BEGIN Data for this exercise

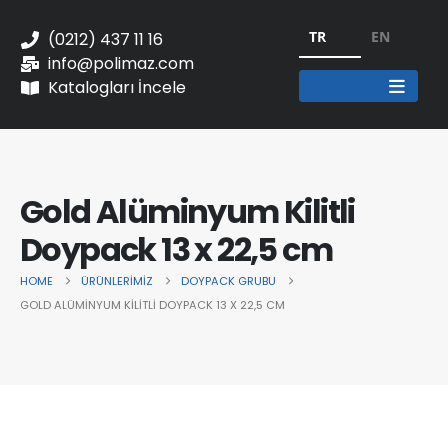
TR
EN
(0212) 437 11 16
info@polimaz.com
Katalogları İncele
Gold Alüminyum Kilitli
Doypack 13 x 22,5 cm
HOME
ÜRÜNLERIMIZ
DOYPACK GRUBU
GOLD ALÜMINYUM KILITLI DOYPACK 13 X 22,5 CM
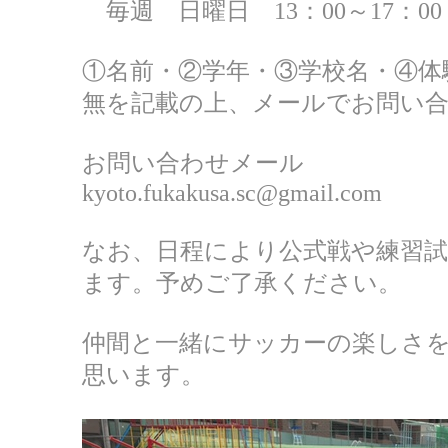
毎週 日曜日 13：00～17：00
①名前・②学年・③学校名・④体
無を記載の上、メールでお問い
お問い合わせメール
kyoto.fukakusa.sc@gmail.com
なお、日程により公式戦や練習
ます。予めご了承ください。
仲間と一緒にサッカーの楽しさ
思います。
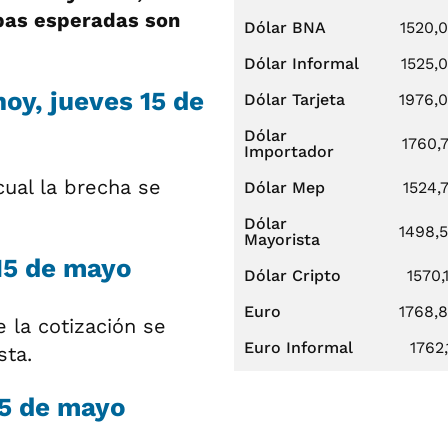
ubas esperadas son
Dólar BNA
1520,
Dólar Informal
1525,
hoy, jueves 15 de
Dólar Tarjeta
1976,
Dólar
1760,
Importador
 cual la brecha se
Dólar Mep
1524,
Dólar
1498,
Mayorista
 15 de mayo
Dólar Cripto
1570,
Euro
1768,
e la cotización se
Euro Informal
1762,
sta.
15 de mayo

END Data for this exercise

Instructions for the task: The answer must be an exact copy of the records above, with the pictures left out.

Solution:
TR
EN
(0212) 437 11 16
info@polimaz.com
Katalogları İncele
Gold Alüminyum Kilitli
Doypack 13 x 22,5 cm
HOME
ÜRÜNLERIMIZ
DOYPACK GRUBU
GOLD ALÜMINYUM KILITLI DOYPACK 13 X 22,5 CM
毎週 日曜日 13：00～17：00
①名前・②学年・③学校名・④体
無を記載の上、メールでお問い
お問い合わせメール
kyoto.fukakusa.sc@gmail.com
なお、日程により公式戦や練習
ます。予めご了承ください。
仲間と一緒にサッカーの楽しさ
思います。
ubas esperadas son
Dólar BNA
1520,
Dólar Informal
1525,
hoy, jueves 15 de
Dólar Tarjeta
1976,
Dólar
1760,
Importador
 cual la brecha se
Dólar Mep
1524,
Dólar
1498,
Mayorista
 15 de mayo
Dólar Cripto
1570,
Euro
1768,
e la cotización se
Euro Informal
1762,
sta.
15 de mayo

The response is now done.